Der deutsche Bundespräsident Frank-Walter Steinmeier hat sich in einem Interview mit der «Frankfurter Allgemeinen Zeitung» (16. Juni 2017) zum deutsch-russischen Verhältnis geäussert. Alle, die sich vom Bundespräsidenten ein Signal der Entspannung in den bilateralen Beziehungen erhofft hatten, wurden enttäuscht. Auch der Bundespräsident hat ins gleiche Horn geblasen wie der überwiegende Teil der deutschen Politik und Medien. Steinmeier rückte Russland mit Unterstellungen in ein schiefes Licht und sprach von einer zu erwartenden weiteren Abkühlung in den Beziehungen beider Länder. Wörtlich sagte er: «Käme es zu einer Einflussnahme Moskaus auf die Bundestagswahl, dann wird sich der Vorrat an Gemeinsamkeiten notwendigerweise weiter verringern. Das wäre für beide Seiten schlecht.» Und: «Wir haben nun anderthalb Jahrzehnte wachsender Entfremdung zwischen Europa und Russland hinter uns.» Heute suche Russland seine Identität eher in Abgrenzung zu Europa und zum Westen als in Gemeinsamkeiten. Und dann spricht er noch von der «Annexion» der Krim und von den militärischen Aktivitäten Russlands in der Ost-Ukraine, die alles zugespitzt hätten.
Diese Äusserungen des deutschen Bundespräsidenten zeugen erneut von einer Denkungsart, die partout nicht zur Kenntnis nehmen will, dass die Tatsachen ein anderes Licht auf die Vorgänge werfen. Es ist wohl kein Zufall, dass Frank-Walter Steinmeier nichts Substantielles sagt, keine Fakten nennt und statt dessen auf Stimmungsmache setzt. Zu fragen ist zum Beispiel:
Recht hat der deutsche Bundespräsident mit der Feststellung, dass eine weitere Verschlechterung der deutsch-russischen Beziehungen für «beide Seiten schlecht» wäre. Um so mehr stellt sich die Frage, warum die deutsche Politik und warum so viele deutsche Medien alles tun, damit sich diese Beziehungen weiter verschlechtern. Den Wünschen und Interessen der meisten Deutschen entspricht dies nicht. Aber was treibt die deutsche Politik ins Feindbild Russland?
++++++++++
▶ **Zu bearbeiten**:
- a) Mit welcher Zeitung führte Frank-Walter Steinmeier laut dem Textabschnitt das Interview?
- b) Gib einen Teil des Textabschnitts wortgetreu wieder: Setze bei den Worten „Diese Äusserungen des“ ein und höre nach den Worten „ins Feindbild Russland?“ auf.
++++++++++
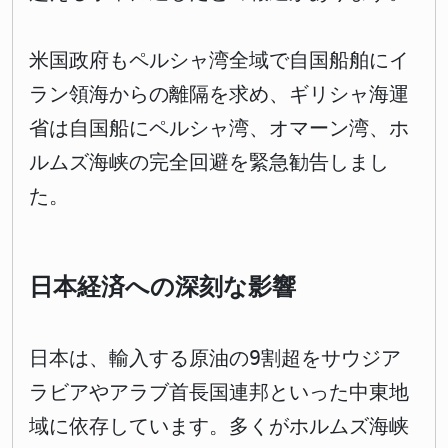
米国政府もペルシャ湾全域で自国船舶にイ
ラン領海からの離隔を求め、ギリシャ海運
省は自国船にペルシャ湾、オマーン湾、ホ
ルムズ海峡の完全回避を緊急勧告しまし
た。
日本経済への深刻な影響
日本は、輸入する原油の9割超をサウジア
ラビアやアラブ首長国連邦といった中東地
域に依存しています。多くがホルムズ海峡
++++++++++
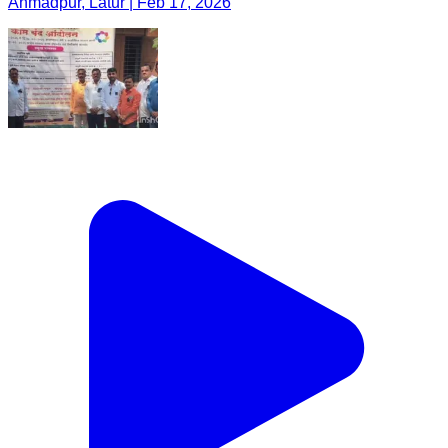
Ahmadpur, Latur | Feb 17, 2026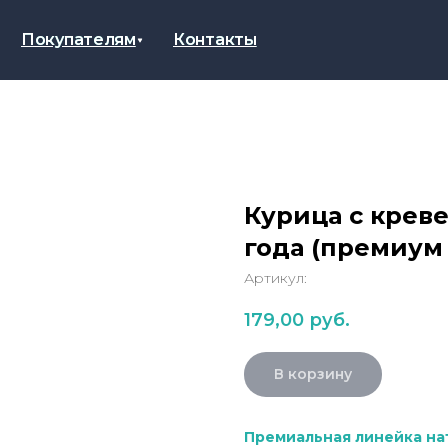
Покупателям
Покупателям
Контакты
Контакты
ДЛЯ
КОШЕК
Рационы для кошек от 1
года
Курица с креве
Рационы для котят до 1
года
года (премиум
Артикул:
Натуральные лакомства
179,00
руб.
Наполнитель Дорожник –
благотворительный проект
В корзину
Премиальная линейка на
++++++++++
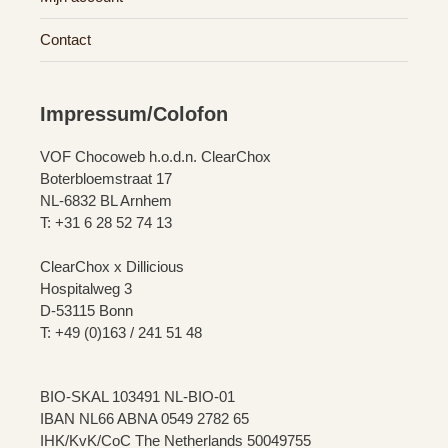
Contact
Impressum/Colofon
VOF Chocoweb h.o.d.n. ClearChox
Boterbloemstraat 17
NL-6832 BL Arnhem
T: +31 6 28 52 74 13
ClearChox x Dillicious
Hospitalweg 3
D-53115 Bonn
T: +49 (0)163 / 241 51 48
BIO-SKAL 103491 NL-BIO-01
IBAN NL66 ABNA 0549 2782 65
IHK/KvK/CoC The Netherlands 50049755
++++++++++
▶ **Antworten je Aufgabe**:
- a) Mit der «Frankfurter Allgemeinen Zeitung».

- b)
Diese Äusserungen des deutschen Bundespräsidenten zeugen erneut von einer Denkungsart, die partout nicht zur Kenntnis nehmen will, dass die Tatsachen ein anderes Licht auf die Vorgänge werfen. Es ist wohl kein Zufall, dass Frank-Walter Steinmeier nichts Substantielles sagt, keine Fakten nennt und statt dessen auf Stimmungsmache setzt. Zu fragen ist zum Beispiel:
Recht hat der deutsche Bundespräsident mit der Feststellung, dass eine weitere Verschlechterung der deutsch-russischen Beziehungen für «beide Seiten schlecht» wäre. Um so mehr stellt sich die Frage, warum die deutsche Politik und warum so viele deutsche Medien alles tun, damit sich diese Beziehungen weiter verschlechtern. Den Wünschen und Interessen der meisten Deutschen entspricht dies nicht. Aber was treibt die deutsche Politik ins Feindbild Russland?